The Rolex Daytona is the most iconic watch in the current Rolex catalogue. After releasing several new versions this year, including one with a sexy enamel dial, as an ambassador for the brand, it would be fitting for Zendaya to wear one of Crown’s recent releases. Instead, he rummaged around in the archives and pulled out one of the most fascinating and desirable Rolexes in Crown’s catalogue, the Ref. 16520 “Zenith” Daytona.

What makes the “Zenith” Daytona so interesting, you ask? For that, we have to turn back the clock a bit and go back into Daytona history. From 1960 to 1988, Rolex employed hand-wound movements in its flagship sports chronographs from the manufacturer Valjoux, which provided movements for several brands in Switzerland. Then, with a view to equipping his watch with a more modern engine, he knocked on the door of Zenith.
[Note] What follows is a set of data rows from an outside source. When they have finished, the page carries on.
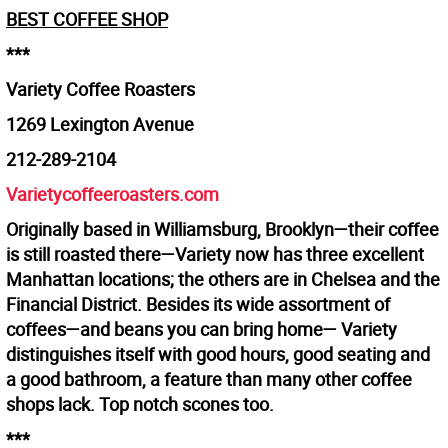
BEST COFFEE SHOP
***
Variety Coffee Roasters
1269 Lexington Avenue
212-289-2104
Varietycoffeeroasters.com
Originally based in Williamsburg, Brooklyn—their coffee
is still roasted there—Variety now has three excellent
Manhattan locations; the others are in Chelsea and the
Financial District. Besides its wide assortment of
coffees—and beans you can bring home— Variety
distinguishes itself with good hours, good seating and
a good bathroom, a feature than many other coffee
shops lack. Top notch scones too.
***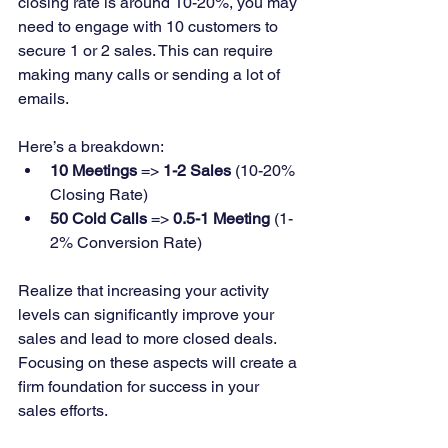
closing rate is around 10-20%, you may 
need to engage with 10 customers to 
secure 1 or 2 sales. This can require 
making many calls or sending a lot of 
emails.
Here’s a breakdown:
10 Meetings
 => 
1-2 Sales
 (10-20% 
Closing Rate)
50 Cold Calls
 => 
0.5-1 Meeting
 (1-
2% Conversion Rate)
Realize that increasing your activity 
levels can significantly improve your 
sales and lead to more closed deals. 
Focusing on these aspects will create a 
firm foundation for success in your 
sales efforts.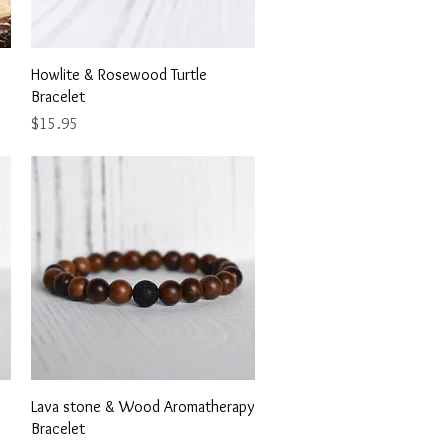
Quick View
Howlite & Rosewood Turtle
Bracelet
Price
$15.95
Quick View
Lava stone & Wood Aromatherapy
Bracelet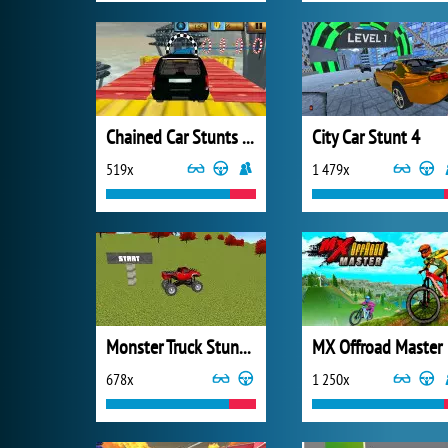
Chained Car Stunts Race Mega Ramp GT Racing
City Car Stunt 4
519x
1 479x
Monster Truck Stunt Madness
MX Offroad Master
678x
1 250x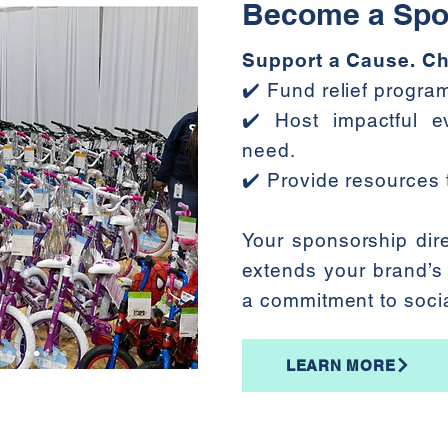
Become a Spo
Support a Cause. Ch
✔️ Fund relief progr
✔️ Host impactful ev
need.
✔️ Provide resources t
Your sponsorship dire
extends your brand’s
a commitment to soci
LEARN MORE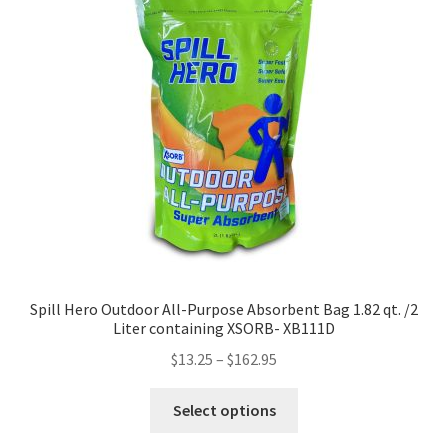
Spill Hero Outdoor All-Purpose Absorbent Bag 1.82 qt. /2
Liter containing XSORB- XB111D
$
13.25
–
$
162.95
This
Select options
product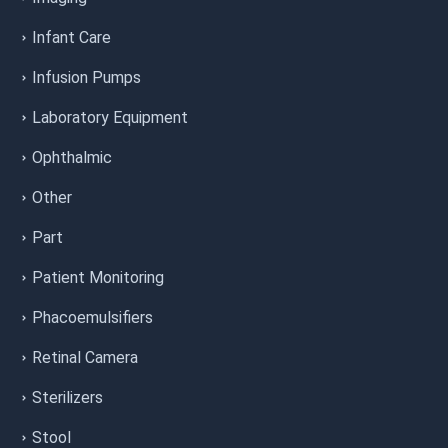
Infant Care
Infusion Pumps
Laboratory Equipment
Ophthalmic
Other
Part
Patient Monitoring
Phacoemulsifiers
Retinal Camera
Sterilizers
Stool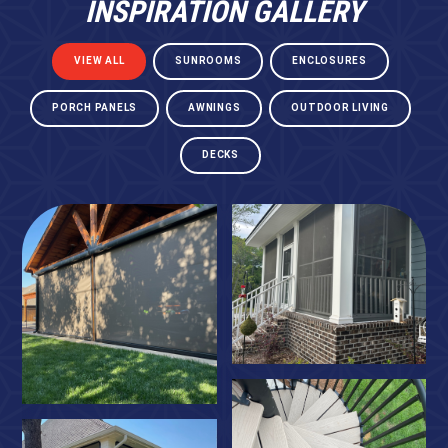
INSPIRATION GALLERY
VIEW ALL
SUNROOMS
ENCLOSURES
PORCH PANELS
AWNINGS
OUTDOOR LIVING
DECKS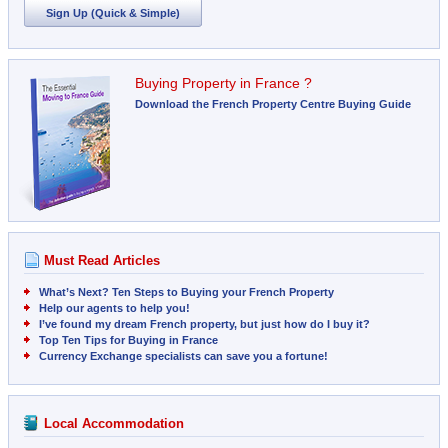
Sign Up (Quick & Simple)
Buying Property in France ?
Download the French Property Centre Buying Guide
Must Read Articles
What’s Next? Ten Steps to Buying your French Property
Help our agents to help you!
I’ve found my dream French property, but just how do I buy it?
Top Ten Tips for Buying in France
Currency Exchange specialists can save you a fortune!
Local Accommodation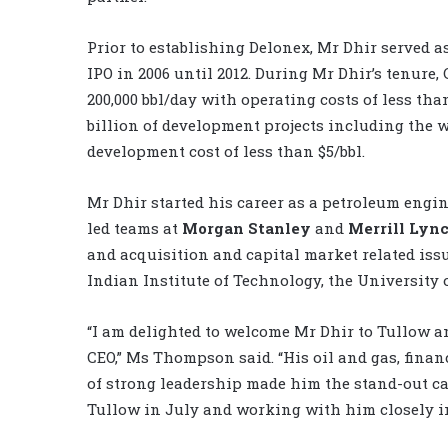
Prior to establishing Delonex, Mr Dhir served 
IPO in 2006 until 2012. During Mr Dhir’s tenure,
200,000 bbl/day with operating costs of less tha
billion of development projects including the w
development cost of less than $5/bbl.
Mr Dhir started his career as a petroleum eng
led teams at
Morgan Stanley
and
Merrill Lyn
and acquisition and capital market related issu
Indian Institute of Technology, the University
“I am delighted to welcome Mr Dhir to Tullow a
CEO,” Ms Thompson said. “His oil and gas, fina
of strong leadership made him the stand-out can
Tullow in July and working with him closely in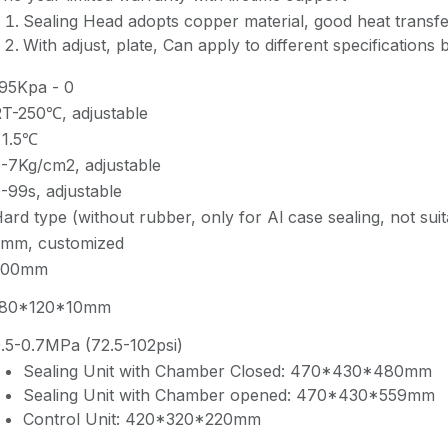
Sealing Head adopts copper material, good heat transfe
With adjust, plate, Can apply to different specifications b
95Kpa - 0
T-250℃, adjustable
±1.5℃
-7Kg/cm2, adjustable
-99s, adjustable
ard type (without rubber, only for Al case sealing, not suit
mm, customized
200mm
180*120*10mm
.5-0.7MPa (72.5-102psi)
Sealing Unit with Chamber Closed: 470*430*480mm
Sealing Unit with Chamber opened: 470*430*559mm
Control Unit: 420*320*220mm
Why Zenith? Because in 1969, the Le Locle-based company invented one of the world’s first automatic chronograph movements, el primero. However, during the Quartz Crisis, management – ​​then American firm Zenith Radio Corp – ordered the destruction of the equipment needed to produce the movement. Little did they know that a rebel watchmaker named Charles Vermot had secretly hidden it in an attic in the company’s Swiss manufacturing facility.

When Vermot later revealed that he had carefully hidden every component needed to create the El Primero movement, Zenith was able to restart production, and Rolex got the automatic chronograph movement needed to upgrade the Daytona in 1988.

These versions of the Daytona have become highly coveted. This era of Daytona manufacturing, which ended around 2000 when Rolex introduced its own in-house automatic chronograph movement, has a distinct look: subdials located close to the minute track, tritium lume (later production using LumiNova or Super Lumi-Nova), and distinctive bezel typography all give these watches away. They also represent one of the last eras before full vertical integration took over at Rolex.